Leonardo-mania continued long after his death. Artists and art lovers from all over Europe traveled to Italy and France to study his masterpieces. From diaries, letters, and the very visible record that these “pilgrims” left behind, both in the unabashed reproductions of Leonardo’s paintings or in their own art, art historians have been able to trace Leonardo’s impact on their works. To name but a few, Raphael, Peter Paul Rubens, and Albrecht Dürer enthusiastically adopted many of Leonardo’s novel techniques.
The term avant-garde, a French military expression, refers to an army’s most forward advancing unit. Exposed to the greatest risks, it leads the charge. Art historians have co-opted this idea to describe artists who break away from their era’s conventions and initiate a new style of art. Had such a term existed in the Renaissance, Leonardo would have certainly been considered an innovative painter by his fellow artists. Nevertheless, few art historians catalog in their entirety how many of his innovations foreshadowed the signature styles of modern art that so discombobulated the art world of the late nineteenth and entire twentieth century.

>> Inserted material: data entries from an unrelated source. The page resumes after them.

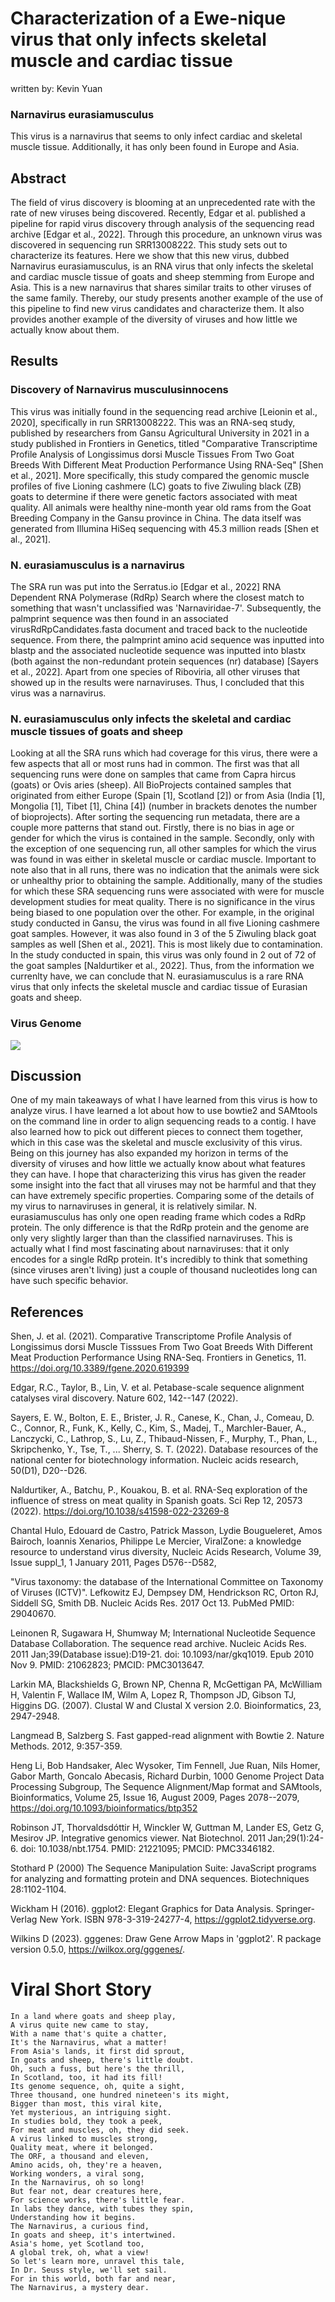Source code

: # Characterization of a Ewe-nique virus that only infects skeletal muscle and cardiac tissue

written by: Kevin Yuan

### Narnavirus eurasiamusculus

This virus is a narnavirus that seems to only infect cardiac and skeletal muscle tissue. Additionally, it has only been found in Europe and Asia.

## Abstract

The field of virus discovery is blooming at an unprecedented rate with the rate of new viruses being discovered. Recently, Edgar et al. published a pipeline for rapid virus discovery through analysis of the sequencing read archive [Edgar et al., 2022]. Through this procedure, an unknown virus was discovered in sequencing run SRR13008222. This study sets out to characterize its features. Here we show that this new virus, dubbed Narnavirus eurasiamusculus, is an RNA virus that only infects the skeletal and cardiac muscle tissue of goats and sheep stemming from Europe and Asia. This is a new narnavirus that shares similar traits to other viruses of the same family. Thereby, our study presents another example of the use of this pipeline to find new virus candidates and characterize them. It also provides another example of the diversity of viruses and how little we actually know about them.

## Results

### Discovery of Narnavirus musculusinnocens

This virus was initially found in the sequencing read archive [Leionin et al., 2020], specifically in run SRR13008222. This was an RNA-seq study, published by researchers from Gansu Agricultural University in 2021 in a study published in Frontiers in Genetics, titled "Comparative Transcriptime Profile Analysis of Longissimus dorsi Muscle Tissues From Two Goat Breeds With Different Meat Production Performance Using RNA-Seq" [Shen et al., 2021]. More specifically, this study compared the genomic muscle profiles of five Lioning cashmere (LC) goats to five Ziwuling black (ZB) goats to determine if there were genetic factors associated with meat quality. All animals were healthy nine-month year old rams from the Goat Breeding Company in the Gansu province in China. The data itself was generated from Illumina HiSeq sequencing with 45.3 million reads [Shen et al., 2021].

### N. eurasiamusculus is a narnavirus

The SRA run was put into the Serratus.io [Edgar et al., 2022] RNA Dependent RNA Polymerase (RdRp) Search where the closest match to something that wasn't unclassified was 'Narnaviridae-7'. Subsequently, the palmprint sequence was then found in an associated virusRdRpCandidates.fasta document and traced back to the nucleotide sequence. From there, the palmprint amino acid sequence was inputted into blastp and the associated nucleotide sequence was inputted into blastx (both against the non-redundant protein sequences (nr) database) [Sayers et al., 2022]. Apart from one species of Riboviria, all other viruses that showed up in the results were narnaviruses. Thus, I concluded that this virus was a narnavirus.

### N. eurasiamusculus only infects the skeletal and cardiac muscle tissues of goats and sheep

Looking at all the SRA runs which had coverage for this virus, there were a few aspects that all or most runs had in common. The first was that all sequencing runs were done on samples that came from Capra hircus (goats) or Ovis aries (sheep). All BioProjects contained samples that originated from either Europe (Spain [1], Scotland [2]) or from Asia (India [1], Mongolia [1], Tibet [1], China [4]) (number in brackets denotes the number of bioprojects). After sorting the sequencing run metadata, there are a couple more patterns that stand out. Firstly, there is no bias in age or gender for which the virus is contained in the sample. Secondly, only with the exception of one sequencing run, all other samples for which the virus was found in was either in skeletal muscle or cardiac muscle. Important to note also that in all runs, there was no indication that the animals were sick or unhealthy prior to obtaining the sample. Additionally, many of the studies for which these SRA sequencing runs were associated with were for muscle development studies for meat quality. There is no significance in the virus being biased to one population over the other. For example, in the original study conducted in Gansu, the virus was found in all five Lioning cashmere goat samples. However, it was also found in 3 of the 5 Ziwuling black goat samples as well [Shen et al., 2021]. This is most likely due to contamination. In the study conducted in spain, this virus was only found in 2 out of 72 of the goat samples [Naldurtiker et al., 2022]. Thus, from the information we currenlty have, we can conclude that N. eurasiamusculus is a rare RNA virus that only infects the skeletal muscle and cardiac tissue of Eurasian goats and sheep.

### Virus Genome

![](images/figure.PNG)

## Discussion

One of my main takeaways of what I have learned from this virus is how to analyze virus. I have learned a lot about how to use bowtie2 and SAMtools on the command line in order to align sequencing reads to a contig. I have also learned how to pick out different pieces to connect them together, which in this case was the skeletal and muscle exclusivity of this virus. Being on this journey has also expanded my horizon in terms of the diversity of viruses and how little we actually know about what features they can have. I hope that characterizing this virus has given the reader some insight into the fact that all viruses may not be harmful and that they can have extremely specific properties. Comparing some of the details of my virus to narnaviruses in general, it is relatively similar. N. eurasiamusculus has only one open reading frame which codes a RdRp protein. The only difference is that the RdRp protein and the genome are only very slightly larger than than the classified narnaviruses. This is actually what I find most fascinating about narnaviruses: that it only encodes for a single RdRp protein. It's incredibly to think that something (since viruses aren't living) just a couple of thousand nucleotides long can have such specific behavior.

## References

Shen, J. et al. (2021). Comparative Transcriptome Profile Analysis of Longissimus dorsi Muscle Tisssues From Two Goat Breeds With Different Meat Production Performance Using RNA-Seq. Frontiers in Genetics, 11. <https://doi.org/10.3389/fgene.2020.619399>

Edgar, R.C., Taylor, B., Lin, V. et al. Petabase-scale sequence alignment catalyses viral discovery. Nature 602, 142--147 (2022).

Sayers, E. W., Bolton, E. E., Brister, J. R., Canese, K., Chan, J., Comeau, D. C., Connor, R., Funk, K., Kelly, C., Kim, S., Madej, T., Marchler-Bauer, A., Lanczycki, C., Lathrop, S., Lu, Z., Thibaud-Nissen, F., Murphy, T., Phan, L., Skripchenko, Y., Tse, T., ... Sherry, S. T. (2022). Database resources of the national center for biotechnology information. Nucleic acids research, 50(D1), D20--D26.

Naldurtiker, A., Batchu, P., Kouakou, B. et al. RNA-Seq exploration of the influence of stress on meat quality in Spanish goats. Sci Rep 12, 20573 (2022). <https://doi.org/10.1038/s41598-022-23269-8>

Chantal Hulo, Edouard de Castro, Patrick Masson, Lydie Bougueleret, Amos Bairoch, Ioannis Xenarios, Philippe Le Mercier, ViralZone: a knowledge resource to understand virus diversity, Nucleic Acids Research, Volume 39, Issue suppl_1, 1 January 2011, Pages D576--D582,

"Virus taxonomy: the database of the International Committee on Taxonomy of Viruses (ICTV)". Lefkowitz EJ, Dempsey DM, Hendrickson RC, Orton RJ, Siddell SG, Smith DB. Nucleic Acids Res. 2017 Oct 13. PubMed PMID: 29040670.

Leinonen R, Sugawara H, Shumway M; International Nucleotide Sequence Database Collaboration. The sequence read archive. Nucleic Acids Res. 2011 Jan;39(Database issue):D19-21. doi: 10.1093/nar/gkq1019. Epub 2010 Nov 9. PMID: 21062823; PMCID: PMC3013647.

Larkin MA, Blackshields G, Brown NP, Chenna R, McGettigan PA, McWilliam H, Valentin F, Wallace IM, Wilm A, Lopez R, Thompson JD, Gibson TJ, Higgins DG. (2007). Clustal W and Clustal X version 2.0. Bioinformatics, 23, 2947-2948.

Langmead B, Salzberg S. Fast gapped-read alignment with Bowtie 2. Nature Methods. 2012, 9:357-359.

Heng Li, Bob Handsaker, Alec Wysoker, Tim Fennell, Jue Ruan, Nils Homer, Gabor Marth, Goncalo Abecasis, Richard Durbin, 1000 Genome Project Data Processing Subgroup, The Sequence Alignment/Map format and SAMtools, Bioinformatics, Volume 25, Issue 16, August 2009, Pages 2078--2079, <https://doi.org/10.1093/bioinformatics/btp352>

Robinson JT, Thorvaldsdóttir H, Winckler W, Guttman M, Lander ES, Getz G, Mesirov JP. Integrative genomics viewer. Nat Biotechnol. 2011 Jan;29(1):24-6. doi: 10.1038/nbt.1754. PMID: 21221095; PMCID: PMC3346182.

Stothard P (2000) The Sequence Manipulation Suite: JavaScript programs for analyzing and formatting protein and DNA sequences. Biotechniques 28:1102-1104.

Wickham H (2016). ggplot2: Elegant Graphics for Data Analysis. Springer-Verlag New York. ISBN 978-3-319-24277-4, <https://ggplot2.tidyverse.org>.

Wilkins D (2023). gggenes: Draw Gene Arrow Maps in 'ggplot2'. R package version 0.5.0, <https://wilkox.org/gggenes/>.

# Viral Short Story

```         
In a land where goats and sheep play,
A virus quite new came to stay,
With a name that's quite a chatter,
It's the Narnavirus, what a matter!
From Asia's lands, it first did sprout,
In goats and sheep, there's little doubt.
Oh, such a fuss, but here's the thrill,
In Scotland, too, it had its fill!
Its genome sequence, oh, quite a sight,
Three thousand, one hundred nineteen's its might,
Bigger than most, this viral kite,
Yet mysterious, an intriguing sight.
In studies bold, they took a peek,
For meat and muscles, oh, they did seek.
A virus linked to muscles strong,
Quality meat, where it belonged.
The ORF, a thousand and eleven,
Amino acids, oh, they're a heaven,
Working wonders, a viral song,
In the Narnavirus, oh so long!
But fear not, dear creatures here,
For science works, there's little fear.
In labs they dance, with tubes they spin,
Understanding how it begins.
The Narnavirus, a curious find,
In goats and sheep, it's intertwined.
Asia's home, yet Scotland too,
A global trek, oh, what a view!
So let's learn more, unravel this tale,
In Dr. Seuss style, we'll set sail.
For in this world, both far and near,
The Narnavirus, a mystery dear.
```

When looking for precedents for the revolutions wrought by Édouard Manet, Claude Monet, Paul Cézanne, Eadweard Muybrid
ge, Pablo Picasso, Georges Braque, Marcel Duchamp, Giorgio de Chirico, Salvador Dalí, René Magritte, Max Ernst, Jackson Pollock, Robert Rauschenberg, Henry Moore, and many others, art historians rarely extend their purview beyond several earlier generations of painters. Moreover, in the above artists’ written notes, interviews, and biographies (with the exception of Max Ernst), none mention that the breakthroughs for which he became famous were influenced by any Renaissance painters.
Yet, as the following parallels between Leonardo’s works and modern art will demonstrate, no other artist in history incorporated so many concepts into his images that would remain dormant for hundreds of years only to reappear in the context of what we have come to characterize as Modernism. Like his scientific discoveries, Leonardo’s art exhibited an uncanny prescience that as yet lacks any compelling explanation. Before describing the aspects of Leonardo’s art that foretold the advent of modern art, it’s important to consider the innovations that immediately affected artists in his own time.
At the age of twenty-one, Leonardo paused on a hill overlooking a valley near his hometown of Vinci. Moved by the sheer beauty of the scene, he used pen, ink, and some watercolors for shading to quickly sketch in that fleeting moment all that his restless eye surveyed (Val d’Arno) [Fig. 2].